The crux is this – as designers and product managers we need to explore the idea space offered by today’s Information and Communication technology to ensure productivity growth – through design driven innovation (among other means).
In other words, we need a 0.5 to 1 approach. Peter Thiel differentiates between zero to one and one to n innovations. The former is creating something new and the latter is just copying what already worked. But I think we have another space. At 0.5 level, the technology is present, but the applications are not fully realized.
Today, these technologies are Machine Learning and Blockchain. But even the internet in general (social, mobile) might offer more areas for good products – like a social network for maximalist careers.
We need to look at technology as an key ingredient of products, and not as a flavor – ‘added on top’. Many startups brand themselves as [x] + AI or [x] + blockchain, but that is incremental thinking. (Even while we compare AI to electricity, we almost never think of a product as [x] + electricity, because we know that electricity is just there). This ‘add on top’ thinking gives rise to the idea of ‘assistants’ – which is surely not the best we can do with these powerful algorithms. Rather than have an assistant help me, I would rather have tools which make me better at my work.
So to really see how algorithms could make our lives better, we need to think about specific and niche use cases, while being aware of the general capabilities of machine learning algorithms – like being effective at recommending content.
But while we see this power in consumer internet products, we don’t see them enough in productivity software. Why is there little or no use of these capabilities in MS Excel, WordPress, Sketch, Intuit, Evernote or even Google Analytics? Apart from Google Search and Gmail (somewhat), I find it hard to see applications of machine learning in productivity software. There are attempts, but solutions are not commonplace yet.
Let’s briefly outline a specific case to understand this better. If you were designing a UX design tool from scratch, how would you utilize the power of algorithms? (I don’t know of any UX design tool doing this, yet).
I start with my own workflow. When I design, I draw sketches on paper as well as make wireframes in design software to clarify ideas. Then I usually look for inspiration on sites like dribbble or behance to see if there is a better visual implementation of the same idea. Or, are there some new peripheral ideas related to the problem I am solving. Sometimes I consult sites like Useronboard.
What if I had a design tool which would take my sketch as an input, and gave me ‘recommended’ designs based on the sketch? This would quickly speed up my workflow and make the output better.

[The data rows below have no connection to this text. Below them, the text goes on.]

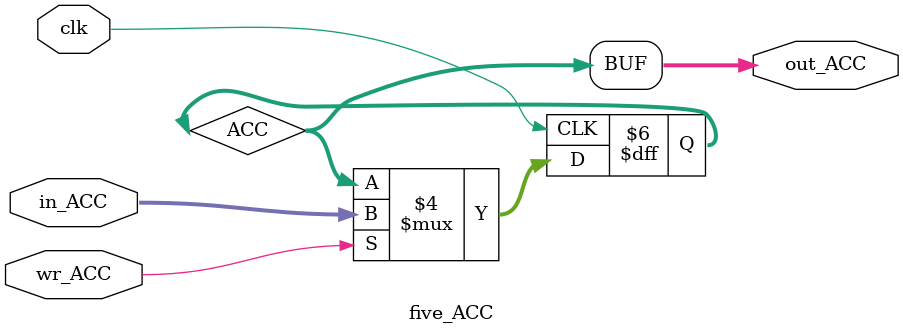
<source format=v>
module five_ACC(
  input wire clk,//时钟信号
  input wire wr_ACC,//ACC写信号
  input wire[15:0] in_ACC,//ACC输入
  output wire[15:0] out_ACC//ACC输出
);
  reg[15:0] ACC; //定义数组
  assign out_ACC = ACC; //用assign对out_ACC赋值
  initial begin
    ACC = 0;
  end
  always@(posedge clk) begin
    if(wr_ACC)
      ACC = in_ACC;
  end
endmodule
</source>
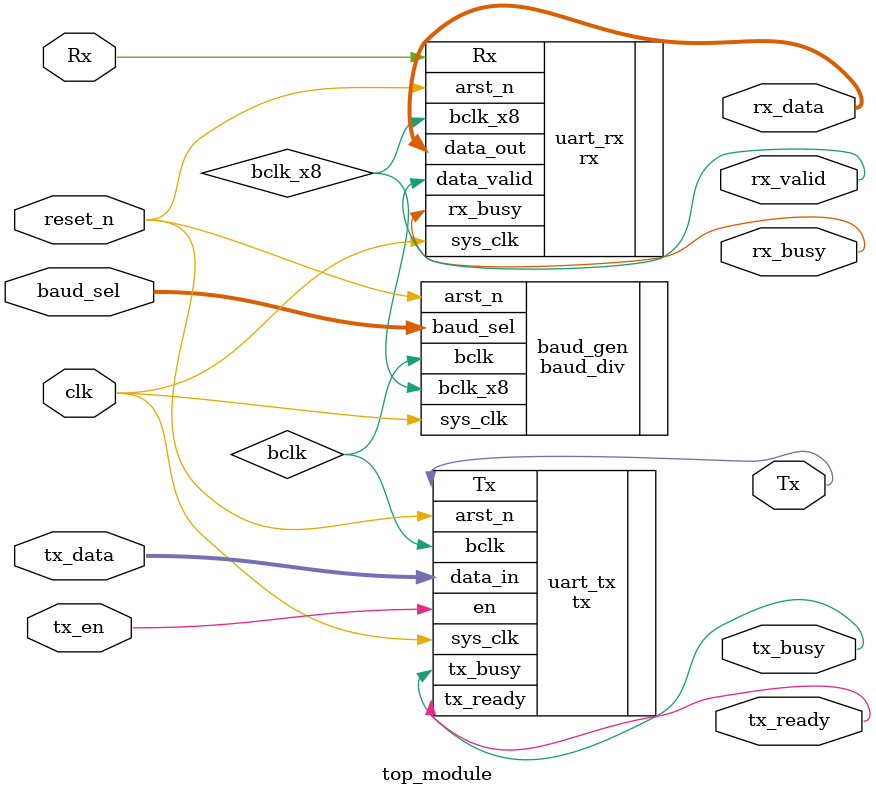
<source format=sv>
`timescale 1ns / 1ps
module top_module #(
    parameter CLK_FREQ = 100_000_000  // System clock frequency in Hz
)(
    input  logic clk,            // System clock
    input  logic reset_n,        // Active-low reset
    input  logic [1:0] baud_sel, // Baud rate selection
    // Transmitter interface
    input  logic tx_en,          // Transmit enable
    input  logic [7:0] tx_data,  // Data to transmit
    output logic tx_ready,       // Transmitter ready
    output logic tx_busy,        // Transmitter busy
    output logic Tx,             // Serial transmit output
    // Receiver interface
    input  logic Rx,             // Serial receive input
    output logic [7:0] rx_data,  // Received data
    output logic rx_valid,       // Received data valid
    output logic rx_busy         // Receiver busy
);

    // Baud rate generator signals
    logic bclk;     // 1x baud clock (for transmitter)
    logic bclk_x8;  // 8x baud clock (for receiver)

    // Instantiate baud rate generator
    baud_div #(
        .CLK_FREQ(CLK_FREQ)
    ) baud_gen (
        .sys_clk(clk),
        .arst_n(reset_n),
        .baud_sel(baud_sel),
        .bclk(bclk),
        .bclk_x8(bclk_x8)
    );

    // Instantiate transmitter
    tx uart_tx (
        .sys_clk(clk),
        .arst_n(reset_n),
        .en(tx_en),
        .data_in(tx_data),
        .bclk(bclk),
        .tx_ready(tx_ready),
        .tx_busy(tx_busy),
        .Tx(Tx)
    );

// Instantiate receiver
    rx uart_rx (
        .sys_clk(clk),
        .arst_n(reset_n),
        .Rx(Rx),
        .bclk_x8(bclk_x8),
        .data_out(rx_data),
        .data_valid(rx_valid),
        .rx_busy(rx_busy)
    );
endmodule
</source>
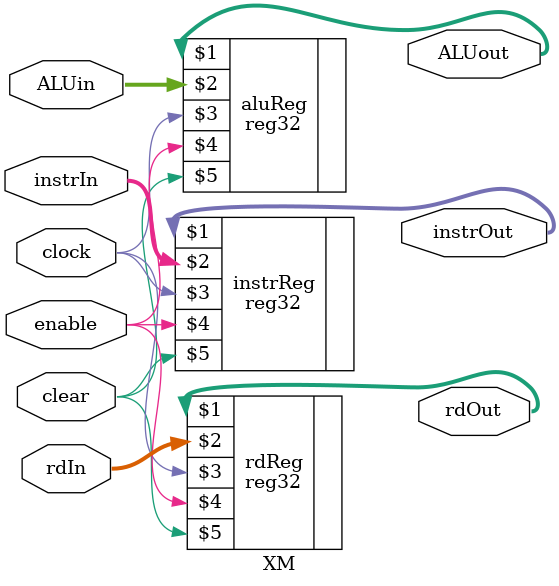
<source format=v>
module XM(instrIn, ALUin, rdIn, instrOut, ALUout, rdOut, clock, enable, clear);
	input clock, enable, clear;
	input [31:0] instrIn, ALUin, rdIn;

	output [31:0] instrOut, ALUout, rdOut;
	
	reg32 aluReg(ALUout, ALUin, clock, enable, clear);
	reg32 rdReg(rdOut, rdIn, clock, enable, clear);
	reg32 instrReg(instrOut, instrIn, clock, enable, clear);
endmodule
</source>
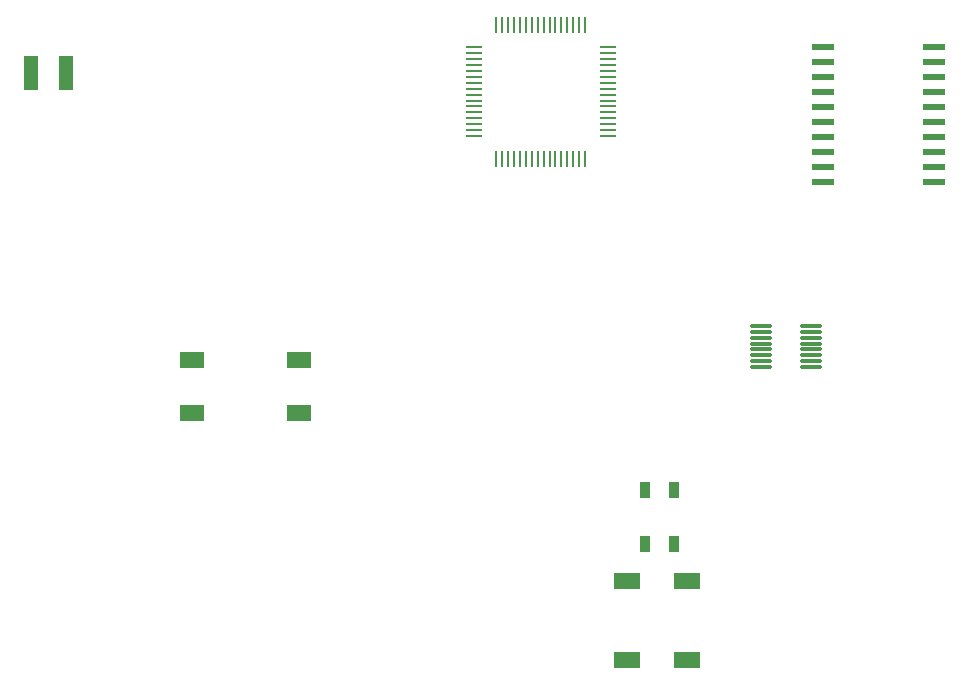
<source format=gtp>
G04*
G04 #@! TF.GenerationSoftware,Altium Limited,Altium Designer,21.0.8 (223)*
G04*
G04 Layer_Color=8421504*
%FSAX25Y25*%
%MOIN*%
G70*
G04*
G04 #@! TF.SameCoordinates,E9B5AFCA-11DB-46D5-B1A1-4708AB9E7353*
G04*
G04*
G04 #@! TF.FilePolarity,Positive*
G04*
G01*
G75*
%ADD17R,0.05000X0.11496*%
%ADD18R,0.08268X0.05512*%
%ADD19R,0.07800X0.02200*%
%ADD20R,0.05787X0.01102*%
%ADD21R,0.01102X0.05787*%
%ADD22R,0.03543X0.05315*%
%ADD23R,0.09000X0.05500*%
%ADD24O,0.07677X0.01181*%
D17*
X0165535Y0324965D02*
D03*
X0153724D02*
D03*
D18*
X0207487Y0211842D02*
D03*
X0243313D02*
D03*
X0207487Y0229558D02*
D03*
X0243313D02*
D03*
D19*
X0417764Y0333823D02*
D03*
Y0328823D02*
D03*
Y0323823D02*
D03*
Y0318823D02*
D03*
Y0313823D02*
D03*
Y0308823D02*
D03*
Y0303823D02*
D03*
Y0298823D02*
D03*
Y0293823D02*
D03*
Y0288823D02*
D03*
X0454764D02*
D03*
Y0293823D02*
D03*
Y0298823D02*
D03*
Y0303823D02*
D03*
Y0308823D02*
D03*
Y0313823D02*
D03*
Y0318823D02*
D03*
Y0323823D02*
D03*
Y0328823D02*
D03*
Y0333823D02*
D03*
D20*
X0346087Y0333587D02*
D03*
Y0331618D02*
D03*
Y0329650D02*
D03*
Y0327681D02*
D03*
Y0325713D02*
D03*
Y0323744D02*
D03*
Y0321776D02*
D03*
Y0319807D02*
D03*
Y0317839D02*
D03*
Y0315870D02*
D03*
Y0313902D02*
D03*
Y0311933D02*
D03*
Y0309965D02*
D03*
Y0307996D02*
D03*
Y0306028D02*
D03*
Y0304059D02*
D03*
X0301441D02*
D03*
Y0309965D02*
D03*
Y0311933D02*
D03*
Y0313902D02*
D03*
Y0315870D02*
D03*
Y0317839D02*
D03*
Y0319807D02*
D03*
Y0321776D02*
D03*
Y0323744D02*
D03*
Y0325713D02*
D03*
Y0327681D02*
D03*
Y0329650D02*
D03*
Y0331618D02*
D03*
Y0333587D02*
D03*
Y0307996D02*
D03*
Y0306028D02*
D03*
D21*
X0309000Y0341146D02*
D03*
X0310968D02*
D03*
X0312937D02*
D03*
X0314906D02*
D03*
X0316874D02*
D03*
X0318843D02*
D03*
X0320811D02*
D03*
X0322779D02*
D03*
X0324748D02*
D03*
X0326716D02*
D03*
X0328685D02*
D03*
X0330654D02*
D03*
X0332622D02*
D03*
X0334591D02*
D03*
X0336559D02*
D03*
X0338528D02*
D03*
Y0296500D02*
D03*
X0336559D02*
D03*
X0334591D02*
D03*
X0332622D02*
D03*
X0330654D02*
D03*
X0328685D02*
D03*
X0326716D02*
D03*
X0324748D02*
D03*
X0322779D02*
D03*
X0320811D02*
D03*
X0318843D02*
D03*
X0316874D02*
D03*
X0314906D02*
D03*
X0312937D02*
D03*
X0310968D02*
D03*
X0309000D02*
D03*
D22*
X0368221Y0186057D02*
D03*
Y0168143D02*
D03*
X0358379Y0186057D02*
D03*
Y0168143D02*
D03*
D23*
X0372700Y0129250D02*
D03*
X0352700D02*
D03*
Y0155750D02*
D03*
X0372700D02*
D03*
D24*
X0397168Y0240779D02*
D03*
Y0238811D02*
D03*
Y0236842D02*
D03*
Y0234874D02*
D03*
Y0232906D02*
D03*
Y0230937D02*
D03*
Y0228969D02*
D03*
Y0227000D02*
D03*
X0413900Y0240779D02*
D03*
Y0238811D02*
D03*
Y0236842D02*
D03*
Y0234874D02*
D03*
Y0232906D02*
D03*
Y0230937D02*
D03*
Y0228969D02*
D03*
Y0227000D02*
D03*
M02*

</source>
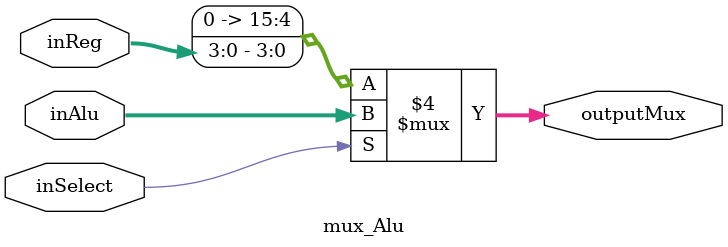
<source format=v>
`timescale 1ns / 1ps

module mux_Alu(inReg, inAlu, inSelect, outputMux);

//Input from the Input Register
input [3:0] inReg;

//input From ALU
input [15:0] inAlu;

//Selector for what is gonna be the output
input inSelect;

//the output that enter on ACCRegister
output reg [15:0] outputMux;

//fire when somenthing of the inputs change
always @ (*)
    
    //if select = 0, then the output will be the input reg
    if(inSelect == 0)
        outputMux <= inReg;
        //else, the output will be the Alu output
    else 
        outputMux <= inAlu;

endmodule

</source>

Similarly, there could be an algorithm based ‘design-critic’, sort of a spell-check for wireframes and visual designs. We need a lot of design critique and collaboration because one person alone can fail to see key aspects of a design (say, accessibility). What if the design tool can highlight these ‘errors’ in a design and ‘suggest’ improvements and examples?
Google can read all the text in websites, and also the images, surely advanced machine learning ability can also ‘read’ the design of the best designed apps and websites?
This idea is just a hint. It needs more working out, but this could very well be a valuable company which no one is building (yet).
I am quite sure if we investigate the detailed workflow of financial analysts, radiologists, or marketers, we would come across opportunities to create products which make use of algorithms, but with the people and their workflow at the centre – and this would give us better ideas
to apply these technologies for breakthrough products.
Adding algorithms ‘on top’ of products is the low-hanging fruit of innovation, and no harm in getting that first. But to get to productivity growth levels of the golden age, we need products which have machine learning technology as the ingredient. Products need to be re-imagined, and not just improved.
And that’s where we need design-driven innovation.